> AIM OF THE EXERCISE
Please list every offense that the pink-collar crime page below names as a crime pink-collar criminals usually commit.

Meet the Trading Trust for the Till team

Screen Shot 2015-05-20 at 5.41.20 PM Name: Hendley Badcock
Class Year: 2016
Majors: Journalism and English
Hometown: Columbus, Ga.
Screen Shot 2015-05-20 at 4.45.03 PM Name: Happy Carlock
Class Year: 2015
Majors: Journalism and Spanish
Hometown: Dallas, Texas
Screen Shot 2015-05-20 at 1.11.09 PM Name: Betsy Cribb
Class Year: 2015
Majors: Journalism and Art History
Hometown: Charleston, S.C.
Krysta headshot Name: Krysta Huber
Class Year: 2016
Major: Business Journalism
Hometown: Westfield, N.J.



The 4-1-1 on pink-collar crime

By Krysta Huber

The likes of Bernie Madoff and Enron executives made “white-collar crime” an everyday term in the English language. But even before these men were entangled in their own elaborate schemes, women were committing several types of financial crimes that, increasingly, have come to be identified with them.

The term “pink-collar crime” was coined in the late 1980s by criminologist Kathleen Daly. Pink-collar crime, according to Daly’s definition in a 1989 article in Criminology, a peer-reviewed journal that focuses on crime and deviant behavior, refers to female office workers in low- to mid-level positions — bookkeepers, managers, clerks — who steal money from their employers.

So what exactly might a pink-collar criminal be charged with? Embezzlement, larceny, fraud? What form of sentence and punishment are involved if she is convicted? What are the relevant laws in Virginia and how are they different from other states?

And why does pink-collar crime seem to get less attention from the public and news media? The “Trading Trust for the Till” team answers those questions in this terminology guide.

1. What kind of offenses do pink-collar criminals typically commit?

Pink-collar criminals usually focus on several crimes involving stealing property or money. Such offenses include burglary, embezzlement, fraud, larceny and robbery. According to the Virginia State Police, a stolen property offense is committed by “receiving, buying, selling, possessing, concealing or transporting any property with the knowledge that it has been unlawfully taken.”

2. I’ve heard financial crimes sometimes referred to as “crimes of opportunity.” What does that mean?

Crimes of opportunity aren’t limited to pink- and white-collar crimes. What the phrase really emphasizes is access. Rockbridge County Sheriff’s Deputy Tony McFaddin uses the example of a drug dealer to describe it: “If you have the access to drugs and then have access to the market, you’re going to sell [drugs].” The same goes for pink-collar criminals: Women are hired for office positions where they manage the books, write checks and keep records, giving them not only access to the money, but also the ability to hide what they are doing with it.

3. What are pink-collar criminals typically charged with?

Embezzlement and forgery appear to be among the most common offenses:

Embezzlement occurs when an offender takes “money, property or some other thing of value entrusted to her care, custody or control,” and uses it for her own purposes, according to Virginia law.

> INPUT DATA
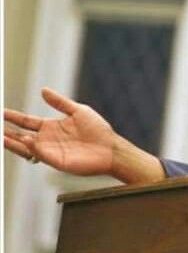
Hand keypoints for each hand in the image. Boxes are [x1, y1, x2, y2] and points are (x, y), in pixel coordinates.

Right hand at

> EXERCISE RESPONSE
Burglary, embezzlement, fraud, larceny and robbery.